Until this moment, the logistics and strategic national plans have not been selective concerning the identification, along the TEN-T Corridors, of a few ports and freight villages which are able to become effective European gateways within the Italian territory and attract private investments. Moreover, these planning instruments, instead of basing their strategies on the most concrete corridors have preferred to conceive their policies on entirely “imaginary” ones. This is, for instance, the case of the Logistics Platform in the Nord-East area of Italy. This Platform has been organized around the uncertain Corridor V, rather than the more concrete (but not yet recognized in the European maps) Adriatic-Baltic corridor. As a consequence, in this Region, several existing national infrastructures appear, at the moment, largely underused:
- a freight village of considerable size and European standards such as the Interporto Alpe Adria in Cervignano del Friuli, and
- an international double railway such as the “Pontebbana” that links the North-East area of Italy with Austria, through the Alpine pass of Tarvisio, and which is already the southern segment of the Adriatic-Baltic corridor.

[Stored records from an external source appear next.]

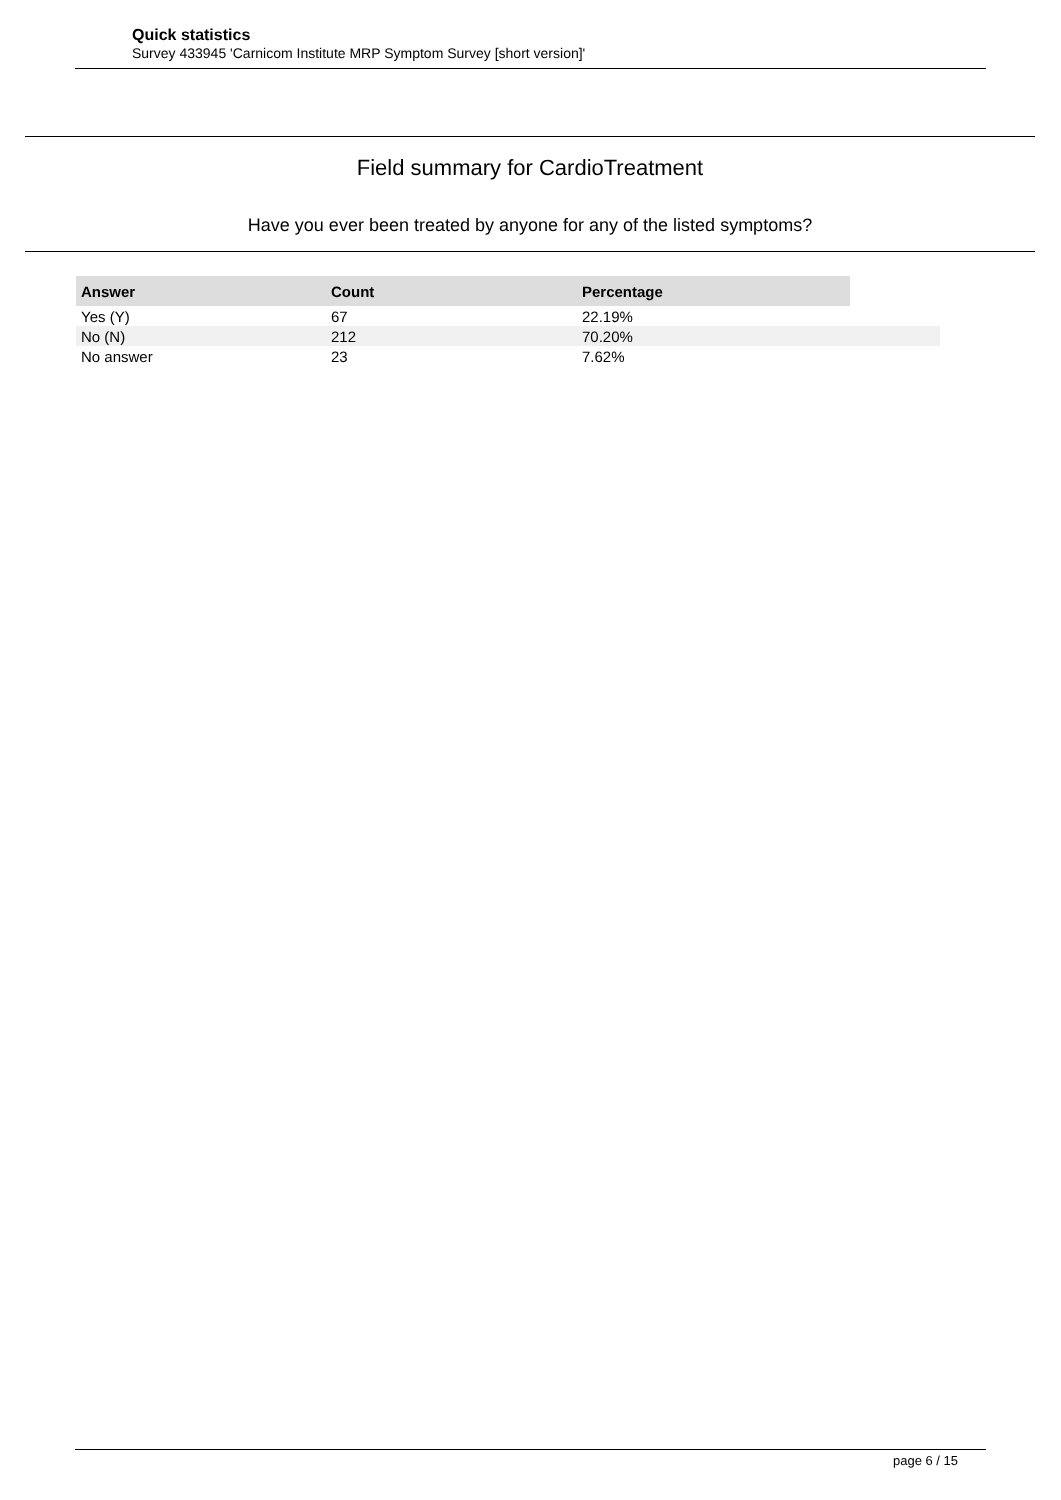Quick statistics
Survey 433945 'Carnicom Institute MRP Symptom Survey [short version]'
Field summary for CardioTreatment
Have you ever been treated by anyone for any of the listed symptoms?
| Answer | Count | Percentage | |
| --- | --- | --- | --- |
| Yes (Y) | 67 | 22.19% | |
| No (N) | 212 | 70.20% | |
| No answer | 23 | 7.62% | |
page 6 / 15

On the other hand, these infrastructures might play a significant role in light of the positive estimates about the new trends of maritime trades, which would realize a renewed centrality to the Mediterranean Sea (Drewry Shipping Consultants, 2010), and important development programs regarding the Adriatic ports, involving both public (Venice, Rijeka) and private (Monfalcone-Triest, Koper) stakeholders. The aim of these projects is to increase the competitive capacity of the North Adriatic port system and establish a more effective connection between it and the central and eastern parts of Europe, through the Baltic-Adriatic Corridor, so as to constitute the so-called North Adriatic Gateway.
Similarly it would be possible to use the same strategies even for the the Nord-West territories which could depict the second important Italian gateway, the so-called North Tyrrhenian Gateway (based on the Two Seas Corridor 24 Genova-Rotterdam).
The paper concludes its argumentations supporting the necessity of putting more emphasis on the Corridor 1, the Two Seas Corridor 24 and the Adriatic-Baltic corridor instead of the Corridor V. In fact only these North-South Corridors, linking Italy to the most productive European regions, could allow to produce economic benefits in a shorter term, while in this possible scenario, the Corridor V (hierarchically subordinate to the other axis) would connect the two Italian gateways each other and these ones to the second-level national infrastructure, in order to avoid the marginalisation of entire regional areas from the major trade and economic networks.